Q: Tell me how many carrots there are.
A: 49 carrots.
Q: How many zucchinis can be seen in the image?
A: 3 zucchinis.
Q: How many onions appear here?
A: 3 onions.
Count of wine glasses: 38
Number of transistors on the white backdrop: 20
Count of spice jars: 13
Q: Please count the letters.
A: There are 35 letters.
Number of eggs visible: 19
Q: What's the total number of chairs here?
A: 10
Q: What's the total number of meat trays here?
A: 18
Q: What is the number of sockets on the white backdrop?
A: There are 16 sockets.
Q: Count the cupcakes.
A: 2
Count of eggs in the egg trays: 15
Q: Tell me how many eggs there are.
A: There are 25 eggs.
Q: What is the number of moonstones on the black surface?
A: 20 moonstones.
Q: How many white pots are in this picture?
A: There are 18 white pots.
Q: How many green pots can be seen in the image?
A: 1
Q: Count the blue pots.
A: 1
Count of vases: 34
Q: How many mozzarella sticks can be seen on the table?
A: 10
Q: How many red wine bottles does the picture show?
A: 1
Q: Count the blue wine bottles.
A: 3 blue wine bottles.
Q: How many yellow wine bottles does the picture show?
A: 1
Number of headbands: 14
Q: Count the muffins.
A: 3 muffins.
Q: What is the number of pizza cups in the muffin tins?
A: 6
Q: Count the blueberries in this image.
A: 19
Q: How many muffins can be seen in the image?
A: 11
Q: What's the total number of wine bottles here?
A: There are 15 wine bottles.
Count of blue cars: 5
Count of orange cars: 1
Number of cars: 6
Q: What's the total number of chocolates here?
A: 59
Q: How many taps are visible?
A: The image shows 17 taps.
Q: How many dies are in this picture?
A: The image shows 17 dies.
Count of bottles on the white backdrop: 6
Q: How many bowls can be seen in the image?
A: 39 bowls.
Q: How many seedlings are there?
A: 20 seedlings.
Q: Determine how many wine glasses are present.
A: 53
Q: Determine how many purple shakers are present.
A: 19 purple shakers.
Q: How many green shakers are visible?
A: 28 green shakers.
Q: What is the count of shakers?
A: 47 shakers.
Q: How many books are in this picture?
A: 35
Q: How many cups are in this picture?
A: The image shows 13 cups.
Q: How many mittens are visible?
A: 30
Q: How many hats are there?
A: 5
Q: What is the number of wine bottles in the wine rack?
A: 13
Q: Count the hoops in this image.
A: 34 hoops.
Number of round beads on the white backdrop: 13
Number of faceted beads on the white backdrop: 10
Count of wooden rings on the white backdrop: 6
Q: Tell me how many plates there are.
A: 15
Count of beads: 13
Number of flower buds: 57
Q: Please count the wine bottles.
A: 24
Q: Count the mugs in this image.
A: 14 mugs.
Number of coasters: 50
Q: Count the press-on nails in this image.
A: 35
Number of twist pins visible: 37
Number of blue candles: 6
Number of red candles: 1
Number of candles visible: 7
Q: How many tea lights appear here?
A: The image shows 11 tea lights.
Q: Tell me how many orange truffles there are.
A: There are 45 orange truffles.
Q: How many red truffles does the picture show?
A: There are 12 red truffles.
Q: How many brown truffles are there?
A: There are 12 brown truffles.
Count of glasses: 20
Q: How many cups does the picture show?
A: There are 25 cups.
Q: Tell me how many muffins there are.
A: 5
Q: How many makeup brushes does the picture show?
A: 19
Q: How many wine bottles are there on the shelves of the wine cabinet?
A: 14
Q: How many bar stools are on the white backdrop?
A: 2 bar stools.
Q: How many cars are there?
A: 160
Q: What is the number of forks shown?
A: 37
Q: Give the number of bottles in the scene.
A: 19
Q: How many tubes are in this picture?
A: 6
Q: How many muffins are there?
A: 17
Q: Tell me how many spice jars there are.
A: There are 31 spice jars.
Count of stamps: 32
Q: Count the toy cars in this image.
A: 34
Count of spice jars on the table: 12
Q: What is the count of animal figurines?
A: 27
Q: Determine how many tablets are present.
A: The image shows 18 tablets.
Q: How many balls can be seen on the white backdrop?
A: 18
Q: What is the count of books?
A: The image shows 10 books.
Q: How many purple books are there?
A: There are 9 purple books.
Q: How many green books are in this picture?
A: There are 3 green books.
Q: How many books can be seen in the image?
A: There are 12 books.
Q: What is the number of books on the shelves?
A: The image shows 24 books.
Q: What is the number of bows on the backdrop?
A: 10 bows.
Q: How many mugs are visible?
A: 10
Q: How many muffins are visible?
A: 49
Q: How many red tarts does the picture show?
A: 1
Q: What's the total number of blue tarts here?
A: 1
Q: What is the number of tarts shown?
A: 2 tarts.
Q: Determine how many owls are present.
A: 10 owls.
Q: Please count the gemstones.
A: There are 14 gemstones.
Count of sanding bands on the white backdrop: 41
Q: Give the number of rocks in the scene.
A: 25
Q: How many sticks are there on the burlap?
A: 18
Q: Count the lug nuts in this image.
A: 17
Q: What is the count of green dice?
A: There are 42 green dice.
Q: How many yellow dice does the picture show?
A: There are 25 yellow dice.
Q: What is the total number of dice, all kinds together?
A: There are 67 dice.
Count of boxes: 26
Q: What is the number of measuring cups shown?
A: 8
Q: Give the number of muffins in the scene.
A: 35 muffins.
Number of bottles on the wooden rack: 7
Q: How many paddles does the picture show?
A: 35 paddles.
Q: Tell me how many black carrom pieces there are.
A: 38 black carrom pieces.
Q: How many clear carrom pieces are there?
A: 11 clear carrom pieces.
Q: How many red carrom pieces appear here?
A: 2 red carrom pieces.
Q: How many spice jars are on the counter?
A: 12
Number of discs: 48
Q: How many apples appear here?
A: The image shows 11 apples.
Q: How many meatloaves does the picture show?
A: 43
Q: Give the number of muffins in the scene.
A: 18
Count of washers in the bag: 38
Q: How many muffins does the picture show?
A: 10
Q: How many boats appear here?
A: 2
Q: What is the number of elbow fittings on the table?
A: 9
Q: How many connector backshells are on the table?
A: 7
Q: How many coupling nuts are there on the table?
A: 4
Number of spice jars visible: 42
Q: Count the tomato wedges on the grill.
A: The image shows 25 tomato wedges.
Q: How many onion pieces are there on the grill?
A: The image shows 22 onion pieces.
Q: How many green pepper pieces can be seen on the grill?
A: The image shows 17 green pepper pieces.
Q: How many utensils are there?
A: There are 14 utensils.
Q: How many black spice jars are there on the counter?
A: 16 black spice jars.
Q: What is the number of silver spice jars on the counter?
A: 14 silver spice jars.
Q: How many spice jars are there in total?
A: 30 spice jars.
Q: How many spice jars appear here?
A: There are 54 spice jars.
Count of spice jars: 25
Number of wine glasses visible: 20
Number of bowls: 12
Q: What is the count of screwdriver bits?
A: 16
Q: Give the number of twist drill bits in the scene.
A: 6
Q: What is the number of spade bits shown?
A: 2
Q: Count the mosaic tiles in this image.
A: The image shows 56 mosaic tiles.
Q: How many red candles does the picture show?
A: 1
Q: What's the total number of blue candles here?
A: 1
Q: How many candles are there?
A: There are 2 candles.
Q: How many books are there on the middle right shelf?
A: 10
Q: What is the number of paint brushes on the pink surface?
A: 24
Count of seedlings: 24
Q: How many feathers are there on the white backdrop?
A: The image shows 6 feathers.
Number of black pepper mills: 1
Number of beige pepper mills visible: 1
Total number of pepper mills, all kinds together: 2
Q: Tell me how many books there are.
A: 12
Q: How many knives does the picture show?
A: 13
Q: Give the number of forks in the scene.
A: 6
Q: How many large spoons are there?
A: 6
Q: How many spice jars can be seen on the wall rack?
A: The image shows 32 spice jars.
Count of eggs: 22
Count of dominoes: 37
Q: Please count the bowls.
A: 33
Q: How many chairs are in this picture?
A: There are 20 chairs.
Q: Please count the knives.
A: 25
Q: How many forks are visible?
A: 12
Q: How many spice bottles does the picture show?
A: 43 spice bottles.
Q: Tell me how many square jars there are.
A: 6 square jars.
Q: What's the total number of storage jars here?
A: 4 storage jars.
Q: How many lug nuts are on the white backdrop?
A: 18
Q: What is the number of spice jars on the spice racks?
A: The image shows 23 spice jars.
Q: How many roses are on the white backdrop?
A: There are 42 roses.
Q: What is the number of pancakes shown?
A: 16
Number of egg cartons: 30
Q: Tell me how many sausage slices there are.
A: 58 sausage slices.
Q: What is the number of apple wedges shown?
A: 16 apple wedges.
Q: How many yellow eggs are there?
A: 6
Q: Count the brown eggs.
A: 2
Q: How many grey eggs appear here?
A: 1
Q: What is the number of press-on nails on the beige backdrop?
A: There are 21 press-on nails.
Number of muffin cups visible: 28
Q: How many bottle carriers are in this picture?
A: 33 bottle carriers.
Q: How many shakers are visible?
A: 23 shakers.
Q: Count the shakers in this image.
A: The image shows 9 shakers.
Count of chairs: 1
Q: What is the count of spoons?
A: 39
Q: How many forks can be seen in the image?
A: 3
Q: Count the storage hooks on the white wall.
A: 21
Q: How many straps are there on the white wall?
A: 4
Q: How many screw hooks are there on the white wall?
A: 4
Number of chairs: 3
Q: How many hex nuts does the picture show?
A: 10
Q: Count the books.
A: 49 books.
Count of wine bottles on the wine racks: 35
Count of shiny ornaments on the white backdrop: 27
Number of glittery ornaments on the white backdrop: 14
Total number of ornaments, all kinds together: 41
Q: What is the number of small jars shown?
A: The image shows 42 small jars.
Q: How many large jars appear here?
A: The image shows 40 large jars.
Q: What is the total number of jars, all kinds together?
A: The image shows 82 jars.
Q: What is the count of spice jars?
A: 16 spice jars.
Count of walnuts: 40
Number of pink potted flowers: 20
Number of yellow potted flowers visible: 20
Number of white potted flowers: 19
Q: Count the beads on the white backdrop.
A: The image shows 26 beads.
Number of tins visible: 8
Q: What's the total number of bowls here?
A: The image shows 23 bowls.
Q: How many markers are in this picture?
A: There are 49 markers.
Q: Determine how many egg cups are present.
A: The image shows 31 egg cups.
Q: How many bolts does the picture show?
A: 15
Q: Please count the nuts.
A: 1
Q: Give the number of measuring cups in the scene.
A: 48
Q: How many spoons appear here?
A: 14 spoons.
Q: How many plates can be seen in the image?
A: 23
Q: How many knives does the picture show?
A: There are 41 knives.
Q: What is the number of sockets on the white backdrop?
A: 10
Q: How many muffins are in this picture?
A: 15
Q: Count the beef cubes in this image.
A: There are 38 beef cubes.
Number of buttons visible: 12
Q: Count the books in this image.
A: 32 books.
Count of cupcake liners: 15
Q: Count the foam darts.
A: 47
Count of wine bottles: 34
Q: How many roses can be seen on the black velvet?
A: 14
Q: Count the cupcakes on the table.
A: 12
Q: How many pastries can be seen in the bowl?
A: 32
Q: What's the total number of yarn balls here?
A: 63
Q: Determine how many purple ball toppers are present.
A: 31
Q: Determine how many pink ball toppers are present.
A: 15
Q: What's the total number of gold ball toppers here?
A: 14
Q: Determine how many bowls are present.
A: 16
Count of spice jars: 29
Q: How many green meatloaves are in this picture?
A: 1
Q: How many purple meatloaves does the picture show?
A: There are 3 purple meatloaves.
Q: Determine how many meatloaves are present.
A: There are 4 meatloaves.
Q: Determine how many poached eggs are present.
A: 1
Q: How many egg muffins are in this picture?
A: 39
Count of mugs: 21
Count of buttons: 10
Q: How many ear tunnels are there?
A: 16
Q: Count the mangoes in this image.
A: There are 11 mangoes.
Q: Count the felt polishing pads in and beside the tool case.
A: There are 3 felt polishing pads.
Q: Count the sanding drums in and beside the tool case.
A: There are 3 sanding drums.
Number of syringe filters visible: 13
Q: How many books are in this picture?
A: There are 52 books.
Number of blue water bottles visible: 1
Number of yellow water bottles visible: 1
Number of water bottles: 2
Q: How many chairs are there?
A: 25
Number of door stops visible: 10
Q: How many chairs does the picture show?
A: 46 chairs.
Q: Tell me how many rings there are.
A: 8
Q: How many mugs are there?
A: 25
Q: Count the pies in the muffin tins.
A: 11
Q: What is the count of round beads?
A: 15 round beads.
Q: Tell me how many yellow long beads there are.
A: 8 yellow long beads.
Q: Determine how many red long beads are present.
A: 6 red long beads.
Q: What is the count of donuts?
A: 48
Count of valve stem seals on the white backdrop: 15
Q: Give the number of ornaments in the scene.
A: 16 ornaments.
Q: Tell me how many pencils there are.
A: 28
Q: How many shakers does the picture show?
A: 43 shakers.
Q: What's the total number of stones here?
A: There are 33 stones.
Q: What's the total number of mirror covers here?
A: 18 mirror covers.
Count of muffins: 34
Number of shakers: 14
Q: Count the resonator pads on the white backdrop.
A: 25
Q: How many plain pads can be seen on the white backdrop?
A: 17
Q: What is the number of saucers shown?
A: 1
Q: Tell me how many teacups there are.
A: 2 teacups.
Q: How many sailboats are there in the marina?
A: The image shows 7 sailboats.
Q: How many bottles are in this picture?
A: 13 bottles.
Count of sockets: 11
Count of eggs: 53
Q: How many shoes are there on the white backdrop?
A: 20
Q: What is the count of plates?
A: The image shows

================

Task description. Rewrite the rows in the stretch from "Number of chairs: 3" through "Number of tins visible: 8", swapping "white backdrop" for "gray backdrop" and leaving everything else the same.

In response.
Number of chairs: 3
Q: How many hex nuts does the picture show?
A: 10
Q: Count the books.
A: 49 books.
Count of wine bottles on the wine racks: 35
Count of shiny ornaments on the gray backdrop: 27
Number of glittery ornaments on the gray backdrop: 14
Total number of ornaments, all kinds together: 41
Q: What is the number of small jars shown?
A: The image shows 42 small jars.
Q: How many large jars appear here?
A: The image shows 40 large jars.
Q: What is the total number of jars, all kinds together?
A: The image shows 82 jars.
Q: What is the count of spice jars?
A: 16 spice jars.
Count of walnuts: 40
Number of pink potted flowers: 20
Number of yellow potted flowers visible: 20
Number of white potted flowers: 19
Q: Count the beads on the gray backdrop.
A: The image shows 26 beads.
Number of tins visible: 8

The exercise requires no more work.